Gene expression is an intrinsically stochastic process, which often results in substantial expression noise, i.e. cell-to-cell protein abundance variability in clonal cell populations. Interestingly, some genes appear systematically noisier than other, rising the question of what are the molecular determinants that can modulate expression noise in a gene-specific manner. Previous experimental studies and computational models have highlighted that transcription happens in bursts, and that promoter architecture has a strong influence on such dynamics, and therefore on expression noise. In contrast, little is known about the impact of post-transcriptional regulatory processes, and a quantitative understanding of how distinct cis-acting feature contribute to expression noise is lacking.

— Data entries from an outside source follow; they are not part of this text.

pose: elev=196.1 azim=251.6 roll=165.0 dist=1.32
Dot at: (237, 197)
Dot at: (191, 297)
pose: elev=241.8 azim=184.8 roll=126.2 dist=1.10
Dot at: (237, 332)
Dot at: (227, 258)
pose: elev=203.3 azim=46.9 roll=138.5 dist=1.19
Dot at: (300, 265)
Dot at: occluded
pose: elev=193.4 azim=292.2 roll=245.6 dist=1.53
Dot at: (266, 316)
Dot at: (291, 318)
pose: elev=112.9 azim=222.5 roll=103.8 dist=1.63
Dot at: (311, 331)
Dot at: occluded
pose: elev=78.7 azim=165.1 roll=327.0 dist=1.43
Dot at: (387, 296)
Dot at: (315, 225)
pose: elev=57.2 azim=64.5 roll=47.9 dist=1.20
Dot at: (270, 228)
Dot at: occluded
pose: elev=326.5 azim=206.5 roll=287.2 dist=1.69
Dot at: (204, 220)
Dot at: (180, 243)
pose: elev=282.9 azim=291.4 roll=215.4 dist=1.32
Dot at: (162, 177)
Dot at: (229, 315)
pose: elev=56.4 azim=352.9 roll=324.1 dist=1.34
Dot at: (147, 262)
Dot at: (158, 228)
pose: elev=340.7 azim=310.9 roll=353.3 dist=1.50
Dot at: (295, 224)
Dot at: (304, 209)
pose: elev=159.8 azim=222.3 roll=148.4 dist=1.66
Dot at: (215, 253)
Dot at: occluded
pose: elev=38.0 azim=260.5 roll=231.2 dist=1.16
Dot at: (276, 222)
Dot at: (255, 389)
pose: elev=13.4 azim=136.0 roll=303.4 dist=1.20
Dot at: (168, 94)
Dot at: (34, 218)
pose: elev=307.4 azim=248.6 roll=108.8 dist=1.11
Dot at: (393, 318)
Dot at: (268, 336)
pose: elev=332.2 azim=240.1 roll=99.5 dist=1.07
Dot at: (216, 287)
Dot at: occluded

  I will present an in-depth data analysis of molecular determinants of expression noise in yeast. We integrated single-cell measurements of expression noise together with multiple genome-scale experimental data sets that describe attributes of expression and of regulatory control, ranging from mRNA synthesis to protein degradation. Using Partial Least Square Path modeling, we (i) measured the influence of individual cis-acting features on noise while accounting for the indirect contribution of other features, and (ii) quantified the impact of distinct stages of regulation on noise. This analysis showed that determinants of transcript stability, translation efficiency and protein stability contribute to expression noise in comparable proportions to that of transcription initiation. Further, we show that these molecular features have an additive impact on expression noise, suggesting that their presence or absence in a single gene might yield predictive amounts of expression noise. These results thus indicate that it might be possible to genetically engineer expression noise at any level of the central dogma.